Young women are encouraged to delay motherhood until they have attained an education, career and some sexual experience. Teenage pregnancy is seen as a potential welfare burden with young sexually active women identified as being in danger of long-term economic disadvantage by choosing motherhood. They are constructed as irresponsible for choosing to have a child without, ideally a husband, or at the very least a partner who can support them economically. In the United States, for example, the attacks on abortion rights and the closure of abortion clinics in states such as Texas have disproportionately affected poor migrant and working class women who cannot afford an abortion or who cannot travel, sometimes thousands of miles across state borders, to access abortion.
Yet when these women seek assistance from the state they are demonised as welfare queens and food stamp fraudsters. Following Bill Clinton’s welfare reforms in the mid-1990s women are not entitled to any increase in benefits if they have a baby that was conceived when they were on welfare.

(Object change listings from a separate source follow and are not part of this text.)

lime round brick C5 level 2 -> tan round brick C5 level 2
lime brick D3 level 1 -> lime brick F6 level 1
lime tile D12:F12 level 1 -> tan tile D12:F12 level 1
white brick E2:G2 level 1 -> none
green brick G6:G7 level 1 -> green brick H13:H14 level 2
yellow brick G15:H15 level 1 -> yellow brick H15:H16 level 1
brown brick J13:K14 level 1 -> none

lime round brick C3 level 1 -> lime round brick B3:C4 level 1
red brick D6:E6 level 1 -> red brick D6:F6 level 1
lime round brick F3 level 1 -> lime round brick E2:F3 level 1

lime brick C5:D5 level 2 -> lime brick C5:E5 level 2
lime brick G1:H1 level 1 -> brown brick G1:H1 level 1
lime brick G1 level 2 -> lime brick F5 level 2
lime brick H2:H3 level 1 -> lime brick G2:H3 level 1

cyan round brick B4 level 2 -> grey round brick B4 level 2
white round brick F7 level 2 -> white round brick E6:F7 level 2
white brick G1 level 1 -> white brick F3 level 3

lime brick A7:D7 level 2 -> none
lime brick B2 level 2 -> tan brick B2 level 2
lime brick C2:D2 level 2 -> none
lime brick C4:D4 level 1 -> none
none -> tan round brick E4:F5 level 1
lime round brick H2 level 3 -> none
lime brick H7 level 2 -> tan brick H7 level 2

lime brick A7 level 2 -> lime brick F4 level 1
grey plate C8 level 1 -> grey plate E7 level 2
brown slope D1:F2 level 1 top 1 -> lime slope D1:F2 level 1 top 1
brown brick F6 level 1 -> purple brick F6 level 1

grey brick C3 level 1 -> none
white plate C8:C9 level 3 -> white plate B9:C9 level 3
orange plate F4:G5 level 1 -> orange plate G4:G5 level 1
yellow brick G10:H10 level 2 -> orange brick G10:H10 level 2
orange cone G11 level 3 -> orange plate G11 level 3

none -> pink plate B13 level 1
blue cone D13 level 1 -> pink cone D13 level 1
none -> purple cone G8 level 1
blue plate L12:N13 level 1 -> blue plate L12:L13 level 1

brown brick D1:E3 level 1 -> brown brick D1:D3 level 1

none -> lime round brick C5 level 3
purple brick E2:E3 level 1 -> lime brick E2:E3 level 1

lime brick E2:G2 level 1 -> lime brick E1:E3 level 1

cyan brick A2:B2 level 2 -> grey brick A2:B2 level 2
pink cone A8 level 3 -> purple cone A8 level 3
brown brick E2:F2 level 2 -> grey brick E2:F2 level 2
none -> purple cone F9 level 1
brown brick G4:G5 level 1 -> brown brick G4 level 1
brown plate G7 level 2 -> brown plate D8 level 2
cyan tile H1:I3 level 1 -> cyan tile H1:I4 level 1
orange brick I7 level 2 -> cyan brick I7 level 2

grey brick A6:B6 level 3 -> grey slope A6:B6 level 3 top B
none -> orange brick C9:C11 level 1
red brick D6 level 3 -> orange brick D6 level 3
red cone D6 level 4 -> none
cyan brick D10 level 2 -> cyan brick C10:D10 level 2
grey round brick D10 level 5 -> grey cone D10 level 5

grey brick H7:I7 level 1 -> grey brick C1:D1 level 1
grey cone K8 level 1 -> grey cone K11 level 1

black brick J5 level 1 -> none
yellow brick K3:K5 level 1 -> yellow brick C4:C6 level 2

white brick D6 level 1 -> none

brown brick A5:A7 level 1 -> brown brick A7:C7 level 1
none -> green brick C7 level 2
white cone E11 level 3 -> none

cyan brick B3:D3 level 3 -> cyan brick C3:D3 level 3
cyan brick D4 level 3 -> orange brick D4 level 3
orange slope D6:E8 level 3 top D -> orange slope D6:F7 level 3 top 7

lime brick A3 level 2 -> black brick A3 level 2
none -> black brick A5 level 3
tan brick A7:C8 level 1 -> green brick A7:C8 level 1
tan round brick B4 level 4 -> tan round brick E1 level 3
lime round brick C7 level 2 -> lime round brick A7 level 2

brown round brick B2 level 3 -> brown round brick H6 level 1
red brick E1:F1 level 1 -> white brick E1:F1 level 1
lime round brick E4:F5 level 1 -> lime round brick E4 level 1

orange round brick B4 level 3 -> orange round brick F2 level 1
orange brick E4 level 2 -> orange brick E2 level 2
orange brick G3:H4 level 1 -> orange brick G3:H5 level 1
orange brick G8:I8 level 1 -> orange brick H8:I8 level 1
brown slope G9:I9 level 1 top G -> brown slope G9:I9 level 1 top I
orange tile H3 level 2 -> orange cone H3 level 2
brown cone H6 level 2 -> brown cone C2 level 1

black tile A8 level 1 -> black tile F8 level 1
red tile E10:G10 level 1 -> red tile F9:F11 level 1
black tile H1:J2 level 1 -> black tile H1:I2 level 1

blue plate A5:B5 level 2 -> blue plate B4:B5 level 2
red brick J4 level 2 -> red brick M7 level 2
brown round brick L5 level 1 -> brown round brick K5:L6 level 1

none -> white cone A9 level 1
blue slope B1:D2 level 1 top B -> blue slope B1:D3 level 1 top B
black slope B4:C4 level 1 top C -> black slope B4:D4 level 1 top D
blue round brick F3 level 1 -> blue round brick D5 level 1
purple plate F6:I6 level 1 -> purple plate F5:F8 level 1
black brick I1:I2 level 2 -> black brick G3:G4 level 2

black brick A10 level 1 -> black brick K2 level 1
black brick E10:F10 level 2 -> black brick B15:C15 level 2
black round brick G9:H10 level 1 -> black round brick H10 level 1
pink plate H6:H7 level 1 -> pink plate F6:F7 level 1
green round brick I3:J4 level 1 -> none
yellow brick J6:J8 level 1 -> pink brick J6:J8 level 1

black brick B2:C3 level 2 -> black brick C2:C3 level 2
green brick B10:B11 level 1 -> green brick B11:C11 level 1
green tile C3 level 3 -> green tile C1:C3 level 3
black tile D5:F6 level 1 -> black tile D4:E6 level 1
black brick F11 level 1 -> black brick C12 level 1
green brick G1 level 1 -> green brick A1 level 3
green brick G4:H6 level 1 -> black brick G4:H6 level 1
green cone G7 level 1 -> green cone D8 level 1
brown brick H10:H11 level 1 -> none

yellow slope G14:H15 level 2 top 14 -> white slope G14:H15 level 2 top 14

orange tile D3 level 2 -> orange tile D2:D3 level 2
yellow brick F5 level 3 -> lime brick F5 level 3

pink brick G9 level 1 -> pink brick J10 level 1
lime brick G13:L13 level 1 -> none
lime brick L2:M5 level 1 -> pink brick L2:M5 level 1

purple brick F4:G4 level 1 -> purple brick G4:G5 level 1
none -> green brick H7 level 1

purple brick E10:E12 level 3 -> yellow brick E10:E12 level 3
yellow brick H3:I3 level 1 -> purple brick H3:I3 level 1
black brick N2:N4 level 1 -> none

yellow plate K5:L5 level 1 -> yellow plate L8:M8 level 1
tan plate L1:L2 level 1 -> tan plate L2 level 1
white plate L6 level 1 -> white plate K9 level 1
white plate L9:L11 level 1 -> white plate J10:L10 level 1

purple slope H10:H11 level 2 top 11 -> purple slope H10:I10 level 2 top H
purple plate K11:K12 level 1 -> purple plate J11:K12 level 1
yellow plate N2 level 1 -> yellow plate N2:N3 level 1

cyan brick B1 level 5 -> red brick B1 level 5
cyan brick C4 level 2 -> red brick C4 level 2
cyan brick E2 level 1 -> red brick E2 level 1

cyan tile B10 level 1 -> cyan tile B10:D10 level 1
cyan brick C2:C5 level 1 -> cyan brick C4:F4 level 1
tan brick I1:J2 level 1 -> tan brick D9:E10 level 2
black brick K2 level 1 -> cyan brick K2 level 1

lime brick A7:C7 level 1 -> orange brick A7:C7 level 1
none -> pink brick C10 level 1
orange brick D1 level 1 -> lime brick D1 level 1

By this logic you could assume that a young woman who chooses an abortion would be rewarded. You would be wrong. When it comes to abortion women who act as the entrepreneurial subjects that neoliberalism demands and decide not to become mothers at this point in their lives are dismissed as either frivolous or selfish or both.
To understand this apparent contradiction we need to consider the centrality of women’s unpaid labour to capitalism. The United Nations estimates that women’s unpaid labour is worth more than $3 trillion annually to capitalism globally. Women’s unpaid labour is so essential that capitalism simply cannot function without it. All of the essential social functions of our society are privatised within the family, from the raising of children and care of the elderly to the basic day to day care that allows us to go to work. It doesn’t matter that fewer and fewer families conform to the traditional idea of the nuclear family; our society continues to be structured on that basis. Within our society the bulk of this unpaid care work is done by women who are understood to be “naturally” more maternal, self-sacrificing, selfless and dependent.
Allowing a woman to fully be her own self, to control her own body and her reproductive choices, is a deep challenge to these views about women — and abortion challenges the social meaning of womanhood and, indeed, motherhood. Therefore any movement for abortion rights needs to frame the question within the larger context of the fight for a better world. As well as the right to decide if and when to have a child we must ask, what do women need to be mothers? This forces us to look beyond just the question of abortion access. It requires us to address poverty and racism as well as the rights of migrants and prisoners. More fundamentally it forces us to ask what type of world we want to live in, to raise our children in, and crucially, how we can achieve this.